QFM069: Machine Intelligence Reading List - June 2025
Source: Photo by Jonathan Kemper on Unsplash
This month's Machine Intelligence Reading List features comprehensive guides and research. A Practical Guide to Building Agents provides OpenAI's official framework for agent development. Built Multi-Agent Research System shares Anthropic's engineering lessons.
Six Months in LLMs offers Simon Willison's mid-year retrospective, while The Gentle Singularity presents Sam Altman's optimistic vision.
As always, the Quantum Fax Machine Propellor Hat Key will guide your browsing. Enjoy!

Links
Apple's new research demonstrates that large language models, including advanced "reasoning models" like o1, fundamentally fail to generalize beyond their training distribution on classic reasoning tasks such as the Tower of Hanoi—validating long-standing critiques that neural networks cannot reliably extrapolate outside the data they've been exposed to. The paper also validates concerns that chain-of-thought reasoning traces don't accurately reflect how these models actually arrive at answers, showing that inference-time compute scaling cannot overcome the core limitation that LLMs break down when faced with out-of-distribution problems.
The author presents a structured approach to AI-assisted project development using Claude Code, centered on creating a clear PLAN.md file that breaks work into testable milestones with automated verification scripts, then leveraging Claude Code's ability to self-iterate autonomously for 5-8 minutes while running fast feedback loops. The key advantage over tools like Cursor is Claude Code's capacity to make changes, fix them independently, and continue working without interruption when given a clear plan and deterministic testing/linting infrastructure, with the developer reviewing diffs as pull requests and managing staged commits to track reasoning chains.
This repository is a curated list of AI coding tools organized by category, including code completion assistants (GitHub Copilot, Codeium, Tabnine), refactoring tools, code search capabilities, and LLM-based code generation systems. The repository was archived in February 2026 and is now read-only, but previously served as a comprehensive resource documenting the landscape of AI-powered development tools from both commercial providers and open-source projects.
PRFAQ (Press Release/FAQ) documents provide essential context that dramatically improves LLM output quality across brainstorming, writing, and coding tasks by articulating vision and strategy, rather than relying on raw prompts alone. The document format forces clarity on "why" behind work rather than just "what," enabling AI to generate contextually appropriate, nuanced results instead of generic suggestions. This approach mirrors how effective professionals operate by understanding the big picture before execution, transforming LLM usage from a lottery into a reliable tool.
LLM-assisted coding tools have improved dramatically in recent months and can be genuinely productive when treated as guided collaborators rather than autonomous code generators, though skepticism about long-term codebase effects and hype cycles remains warranted given the rapid iteration and uncertain counterfactual of alternative tooling investments. The shift from viewing these tools as either magic solutions or useless "stochastic parrots" reflects a "stone soup" dynamic where billions in investment and complementary technologies are driving real improvements, but stabilization may take years before their true impact can be assessed.
As AI language models become central to both humanistic research and AI development itself, humanities skills—particularly understanding of language, culture, and rhetoric—have become unexpectedly valuable rather than obsolete. The article argues that universities pretending AI won't transform teaching and research is untenable, and that humanistic knowledge is now essential both for using AI tools effectively (in paleography, translation, data mining) and for fixing AI systems when they fail due to cultural or linguistic misunderstandings. Non-technical humanists now have the capability to write their own code, fundamentally reshaping what humanities scholarship entails.
-.-.-
**Exercise 1**
In the reading list, reproduce the passage from "As always, the" to "with out-of-distribution problems.", substituting "River Crossing puzzle" for "Tower of Hanoi".
**Exercise 2**
Answer these questions using the reading list:
(a) Whose new research found that large language models fail to generalize beyond their training distribution on classic reasoning tasks?
(b) For how many minutes can Claude Code self-iterate autonomously in the structured approach described?
(c) In what month and year was the repository of AI coding tools archived?

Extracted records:
-.-.-
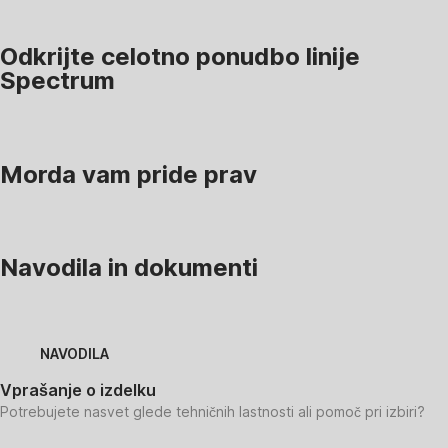
Odkrijte celotno ponudbo linije
Spectrum
Morda vam pride prav
Navodila in dokumenti
NAVODILA
Vprašanje o izdelku
Potrebujete nasvet glede tehničnih lastnosti ali pomoč pri izbiri?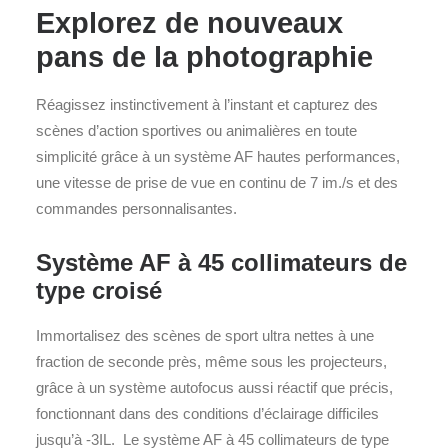
Explorez de nouveaux
pans de la photographie
Réagissez instinctivement à l’instant et capturez des
scènes d’action sportives ou animalières en toute
simplicité grâce à un système AF hautes performances,
une vitesse de prise de vue en continu de 7 im./s et des
commandes personnalisantes.
Système AF à 45 collimateurs de
type croisé
Immortalisez des scènes de sport ultra nettes à une
fraction de seconde près, même sous les projecteurs,
grâce à un système autofocus aussi réactif que précis,
fonctionnant dans des conditions d’éclairage difficiles
jusqu’à -3IL. Le système AF à 45 collimateurs de type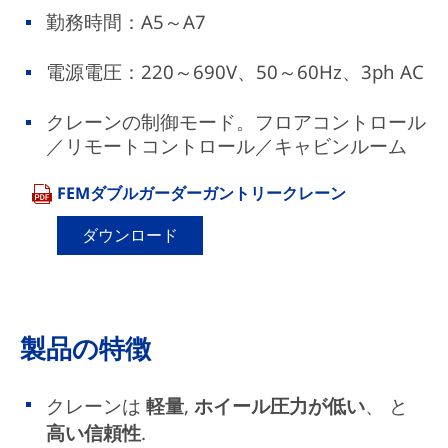
勤務時間：A5～A7
電源電圧：220～690V、50～60Hz、3ph AC
クレーンの制御モード。フロアコントロール
／リモートコントロール／キャビンルーム
FEMダブルガーダーガントリークレーン
ダウンロード
製品の特徴
クレーンは
軽量
,
ホイール圧力が低い
、 と
高い信頼性
.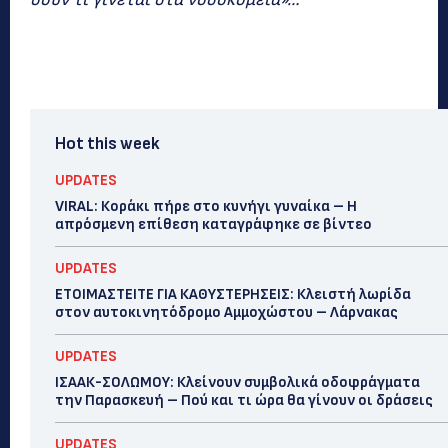
Hot this week
UPDATES
VIRAL: Κοράκι πήρε στο κυνήγι γυναίκα – Η
απρόσμενη επίθεση καταγράφηκε σε βίντεο
UPDATES
ΕΤΟΙΜΑΣΤΕΙΤΕ ΓΙΑ ΚΑΘΥΣΤΕΡΗΣΕΙΣ: Κλειστή λωρίδα
στον αυτοκινητόδρομο Αμμοχώστου – Λάρνακας
UPDATES
ΙΣΑΑΚ-ΣΟΛΩΜΟΥ: Κλείνουν συμβολικά οδοφράγματα
την Παρασκευή – Πού και τι ώρα θα γίνουν οι δράσεις
UPDATES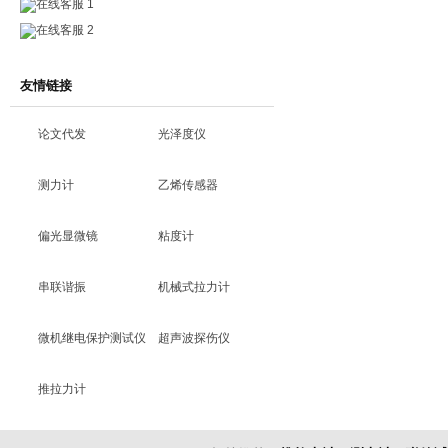
在线客服 1
在线客服 2
友情链接
论文代发
光泽度仪
测力计
乙烯传感器
偏光显微镜
粘度计
串联谐振
机械式拉力计
微机继电保护测试仪
超声波探伤仪
推拉力计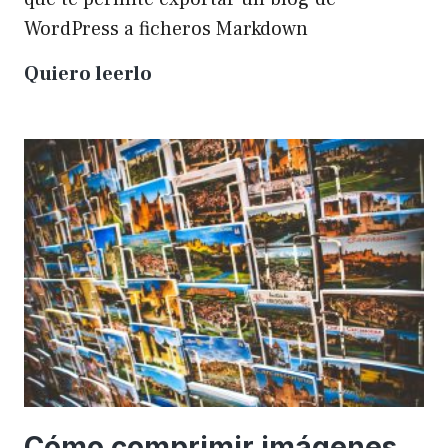
WordPress a ficheros Markdown
Plugin
Quiero leerlo
para
exportar
un
WP
a
Markdown
Cómo comprimir imágenes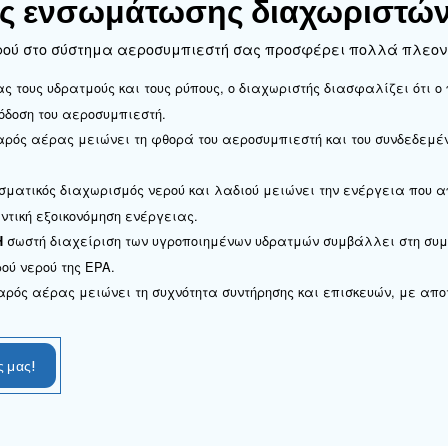
χωρισμός του νερού και του λαδιού από τον πεπιεσ
: Ο διαχωριστής συλλέγει τα συμπυκνώματα από τον
ων
ύκνωμα που συλλέγεται διέρχεται από πολλά στάδια 
τερικό του στοιχείου φίλτρου προς τα έξω, απομακρύν
τές, η περιστροφική κίνηση ωθεί τον αέρα, το νερό κα
 και το λάδι διαχωρίζονται από τον αέρα. Ο καθαρός α
ται για σωστή απόρριψη.
ατα της ενσωμάτωσης 
ών αέρα-νερού στο σύστημα αεροσυμπιεστή σας
Απομακρύνοντας τους υδρατμούς και τους ρύπους, ο δι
-.-.-
**Exercise answer 1**
As always, the Quantum Fax Machine Propellor Hat Key will guide your browsing. Enjoy!

Links
Apple's new research demonstrates that large language models, including advanced "reasoning models" like o1, fundamentally fail to generalize beyond their training distribution on classic reasoning tasks such as the River Crossing puzzle—validating long-standing critiques that neural networks cannot reliably extrapolate outside the data they've been exposed to. The paper also validates concerns that chain-of-thought reasoning traces don't accurately reflect how these models actually arrive at answers, showing that inference-time compute scaling cannot overcome the core limitation that LLMs break down when faced with out-of-distribution problems.

**Exercise answer 2**
(a) Apple's
(b) 5-8 minutes
(c) February 2026